>>>>>

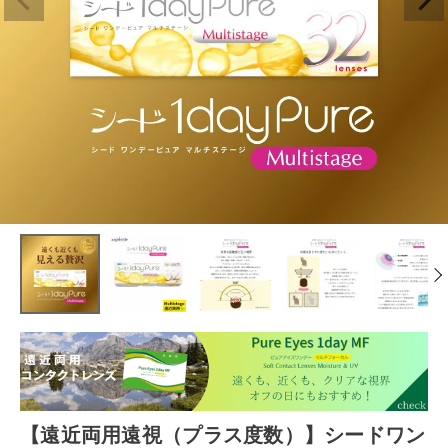
【遠近両用遠視（プラス度数）】シードワン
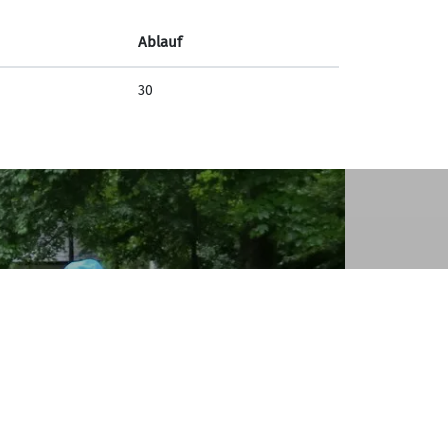
Ablauf
30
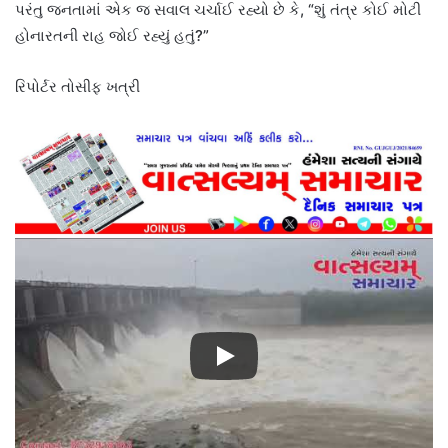
પરંતુ જનતામાં એક જ સવાલ ચર્ચાઈ રહ્યો છે કે, “શું તંત્ર કોઈ મોટી
હોનારતની રાહ જોઈ રહ્યું હતું?”
રિપોર્ટર તોસીફ ખત્રી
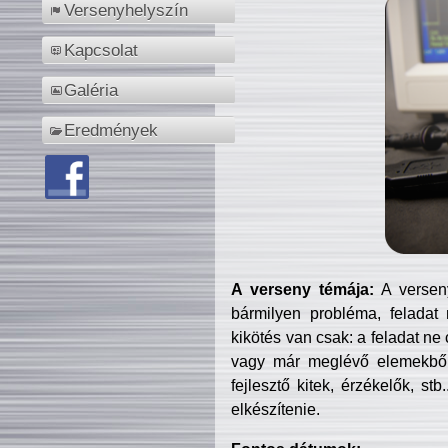
Versenyhelyszín
Kapcsolat
Galéria
Eredmények
A verseny témája:
A verseny
bármilyen probléma, feladat
kikötés van csak: a feladat ne
vagy már meglévő elemekből ö
fejlesztő kitek, érzékelők, st
elkészítenie.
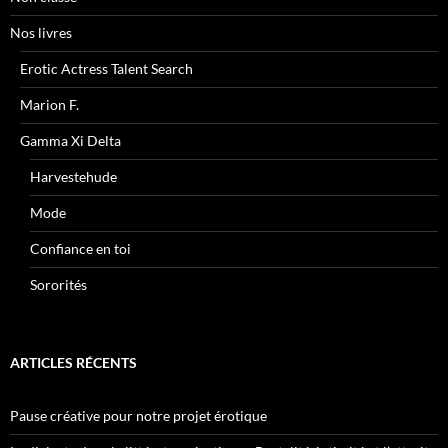
Nos livres
Erotic Actress Talent Search
Marion F.
Gamma Xi Delta
Harvestehude
Mode
Confiance en toi
Sororités
ARTICLES RÉCENTS
Pause créative pour notre projet érotique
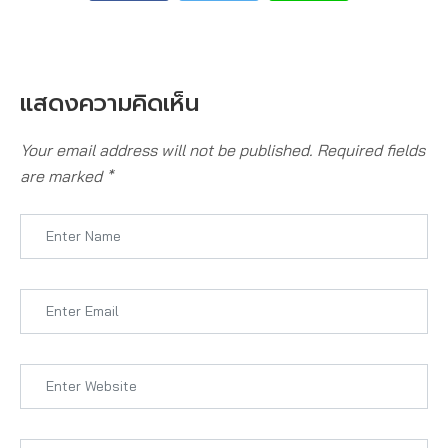
แสดงความคิดเห็น
Your email address will not be published.
Required fields
are marked
*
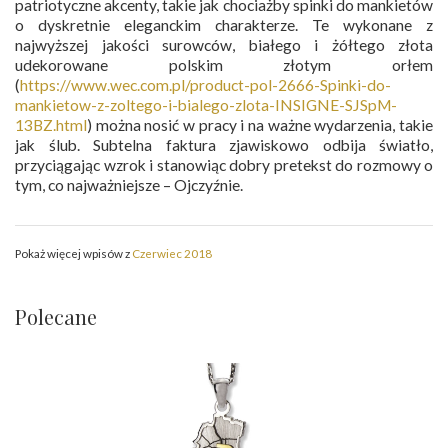
patriotyczne akcenty, takie jak chociażby spinki do mankietów
o dyskretnie eleganckim charakterze. Te wykonane z
najwyższej jakości surowców, białego i żółtego złota
udekorowane polskim złotym orłem
(
https://www.wec.com.pl/product-pol-2666-Spinki-do-
mankietow-z-zoltego-i-bialego-zlota-INSIGNE-SJSpM-
13BZ.html
) można nosić w pracy i na ważne wydarzenia, takie
jak ślub. Subtelna faktura zjawiskowo odbija światło,
przyciągając wzrok i stanowiąc dobry pretekst do rozmowy o
tym, co najważniejsze – Ojczyźnie.
Pokaż więcej wpisów z
Czerwiec 2018
Polecane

<<<<<

• Exercise goal: List every line above that holds the word "feladat".

• Solution below:
bármilyen probléma, feladat
kikötés van csak: a feladat ne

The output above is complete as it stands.